- Selection
= = = =

EIOPA launches consultation on prudential treatment of sustainability risks
On 13 December 2023, the European Insurance and Occupational Pensions Authority ("EIOPA") launched a consultation paper on the prudential treatment of sustainability risks ("Consultation"). Under Solvency II, EIOPA is mandated to assess the potential for a dedicated prudential treatment of assets or activities associated substantially with environmental or social objectives, or harm to such objectives.
EIOPA has identified a number of areas relevant to the potential treatment of sustainability under Solvency II. These are summarised as follows:
- Potential link between prudential market risks and transition risks: EIOPA has taken the view that a risk based analysis regarding Solvency II's solvency capital requirements in terms of the standard formula would be appropriate. The Consultation noted that while challenges remain in relation to the availability of sustainability-related data, sufficient progress has been made to provide meaningful evidence, and that transition risks are sufficiently reflected in Pillar II and III of Solvency II requirements;
- Potential link between non-life underwriting risks and climate-related risk prevention measures: EIOPA has focused on the environmental objective of climate change adaption on which a direct and risk-based link to insured loss is given. It has focused on analysing the solvency capital requirements, as risk management and disclosure requirements are considered to sufficiently reflect the effects of the climate-related risk prevention in the non-life underwriting business. It does not recommend changing the prudential treatment of premium risk for climate related adaption measures;
- Potential link between social risks and prudential risks: EIOPA has considered that social risks affect insurance undertakings in a similar manner as other sustainability risks. EIOPA has provided an initial analysis of the Pillar II and III requirements under Solvency II to identify what areas may need more work. It does not recommend changes in Solvency II related to a dedicated Pillar I treatment of social objectives and risks.

= = = =

- Given information
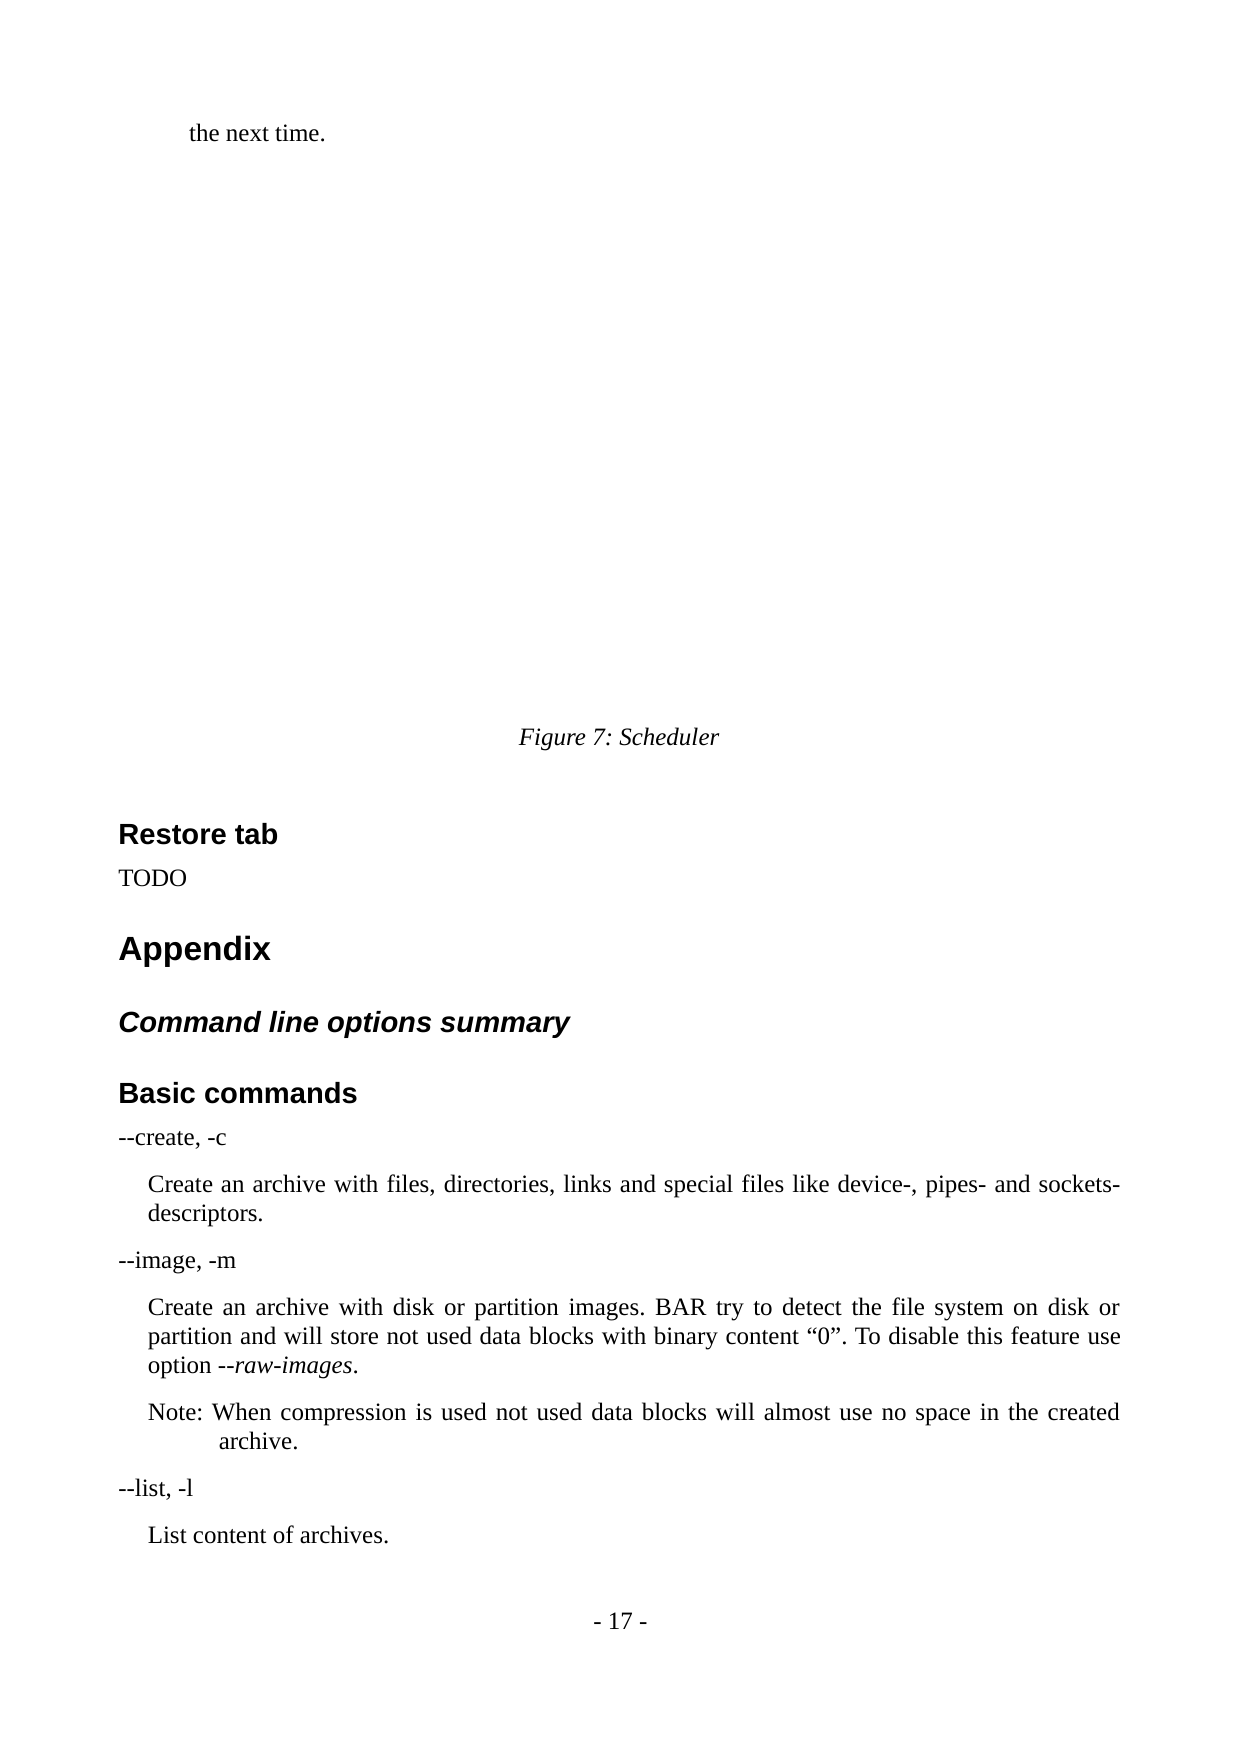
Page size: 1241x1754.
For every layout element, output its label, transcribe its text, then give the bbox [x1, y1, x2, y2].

= = = =

- Request
Retype the passage on EIOPA's consultation about sustainability risks, everything from "EIOPA launches consultation" down to "to such objectives.".

- Result for this task
EIOPA launches consultation on prudential treatment of sustainability risks
On 13 December 2023, the European Insurance and Occupational Pensions Authority ("EIOPA") launched a consultation paper on the prudential treatment of sustainability risks ("Consultation"). Under Solvency II, EIOPA is mandated to assess the potential for a dedicated prudential treatment of assets or activities associated substantially with environmental or social objectives, or harm to such objectives.